Review: A Stranger at the Door – Rachel Marin #2 (Jason Pinter)

My usual disclaimer: this is the second book in the Rachel Marin series, and I have not read the first. However, I was able to read this as a standalone, with little to nothing lost or confusing.

The book opens with the musings of a teacher at the local high school on his ordinary, content life. There’s something he knows, though, and he sends an email to the titular Rachel Marin, couching it in somewhat vague terms, and asking to meet her to discuss it. We can tell this will not end well for him, and it doesn’t. When he answers to door and opens it for someone he appears to know, he is viciously beaten to death.

Rachel herself, and her two children, have settled into smallish town life in Ashby, Illinois. She’s seeing a detective with the Ashby PD, John Serrano, and working as a consultant for the APD. This was one area where reading the first book probably would have helped, but I’m not going to ding the story for that reason.

Serrano gets a call about a house fire and heads out. Rachel isn’t far behind. As it turns out, the house belongs to the (now dead) teacher, who happens to be one of Rachel’s son’s teachers. They find his body in his bed, and several hot points where accelerant has been used. But whoever set the fire has not bothered to try to hide the fact – meaning they are not concerned at all that anyone knows, and very likely want people to know.

The story moves from there into the whodunnit. We get a short intro (no names) to the bad guy’s right hand man, who is instructed to get close to Eric. This is fortunate the next day as Eric is about to get beaten up by bully. But once he’s under the wing of right hand man Ben Ruddock, who now has a name and who looks like a football linebacker, suddenly those types of issues go away. Ruddock invites Eric to join a fraternity of sorts – the description of it sounds like recruitment to some Dickensian group of misfits, with another man, Brice Bennett in the role of Uriah Heep.

As the investigation continues, Eric becomes more and more distant from his mother and sister, and the detectives are not having much luck finding anything as to who killed the poor teacher. Serrano interrupts at 1 AM meeting of the boys Ruddock has recruited, saving one of the boy from having his shoulder ripped out as Ruddock pins him.

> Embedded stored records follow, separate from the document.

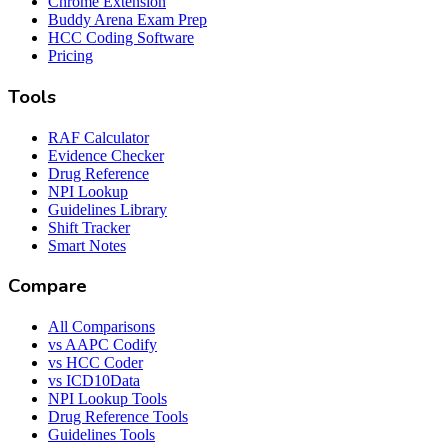
Chrome Extension
Buddy Arena Exam Prep
HCC Coding Software
Pricing
Tools
RAF Calculator
Evidence Checker
Drug Reference
NPI Lookup
Guidelines Library
Shift Tracker
Smart Notes
Compare
All Comparisons
vs AAPC Codify
vs HCC Coder
vs ICD10Data
NPI Lookup Tools
Drug Reference Tools
Guidelines Tools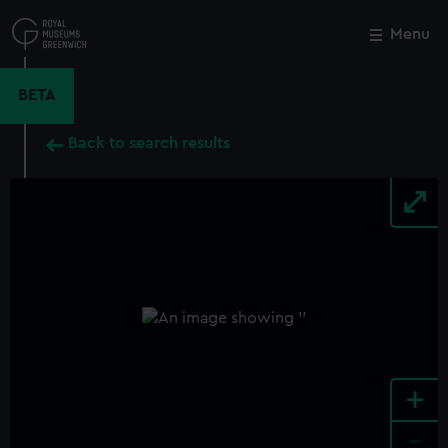
Skip
to
Menu
Close
M
main
content
BETA
Back to search results
+
-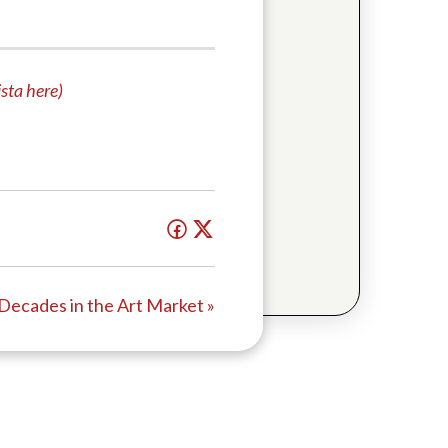
sta here)
 Decades in the Art Market »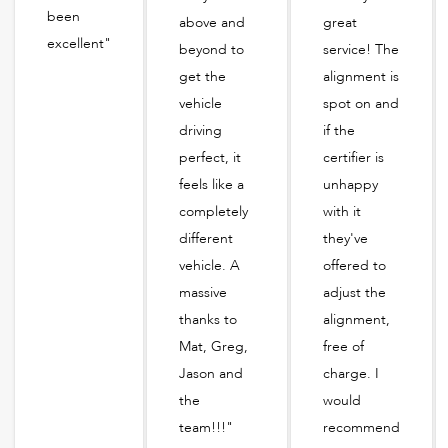
been
above and
great
excellent"
beyond to
service! The
get the
alignment is
vehicle
spot on and
driving
if the
perfect, it
certifier is
feels like a
unhappy
completely
with it
different
they've
vehicle. A
offered to
massive
adjust the
thanks to
alignment,
Mat, Greg,
free of
Jason and
charge. I
the
would
team!!!"
recommend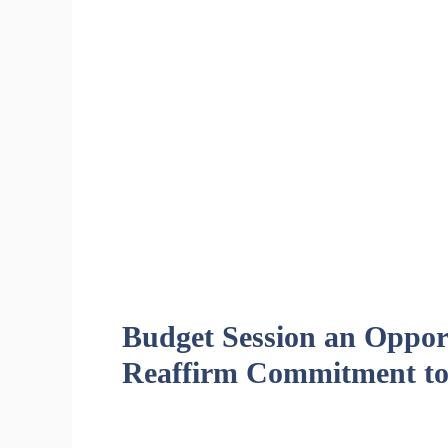
Budget Session an Opport
Reaffirm Commitment to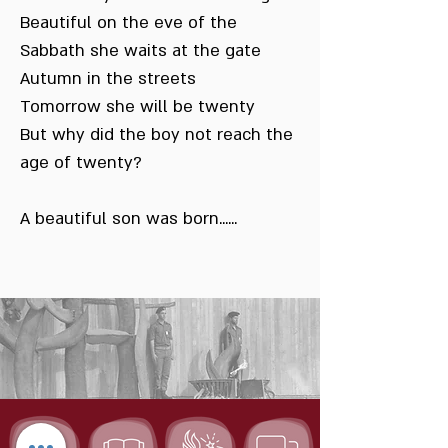
Beautiful on the eve of the
Sabbath she waits at the gate
Autumn in the streets
Tomorrow she will be twenty
But why did the boy not reach the
age of twenty?
A beautiful son was born......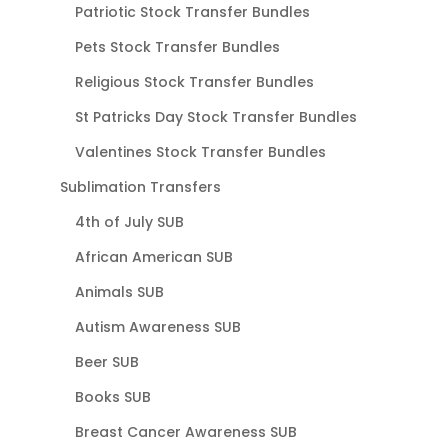
Patriotic Stock Transfer Bundles
Pets Stock Transfer Bundles
Religious Stock Transfer Bundles
St Patricks Day Stock Transfer Bundles
Valentines Stock Transfer Bundles
Sublimation Transfers
4th of July SUB
African American SUB
Animals SUB
Autism Awareness SUB
Beer SUB
Books SUB
Breast Cancer Awareness SUB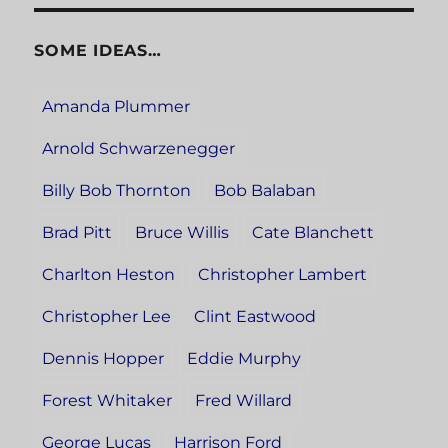
SOME IDEAS…
Amanda Plummer
Arnold Schwarzenegger
Billy Bob Thornton
Bob Balaban
Brad Pitt
Bruce Willis
Cate Blanchett
Charlton Heston
Christopher Lambert
Christopher Lee
Clint Eastwood
Dennis Hopper
Eddie Murphy
Forest Whitaker
Fred Willard
George Lucas
Harrison Ford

Now the bad guys know they’re in trouble, and things get murkier and more dangerous along the way, with Rachel herself being clocked in the head by someone with a gun as she’s following Ruddock and Eric as Ruddock makes his rounds, handing out manila envelopes to various people.

In the middle of all this, someone from Rachel’s past shows up, telling Rachel they should work together because they’re on the same side, but Rachel doesn’t see eye to eye with her on this.

Eventually, the hunt picks up speed, snowballing to a dramatic and action-filled resolution.

The writing was good, and while I’m generally not a fan of continued inner monologues from characters to tell us how they’re feeling, I gave it some leeway this time for Rachel and Eric, as they’re going through a tough time. The relationships between the characters was quite good, and while there is violence, it is crucial to the story and not overly gruesome except for the autopsy scene with the dead (and burned) teacher. I recommend you not skip that unless it’s far too much for you. LGBTQ representation: Serrano’s female partner Tally is married to another woman, and they have kids.

There were a couple of points that could probably have been trimmed just a hair, and the actual scheme Bennett was running seemed to be a tad overly complicated, but overall, it’s quite a good read.

A solid four out of five stars.

Thanks to Thomas & Mercer and NetGalley for the review copy.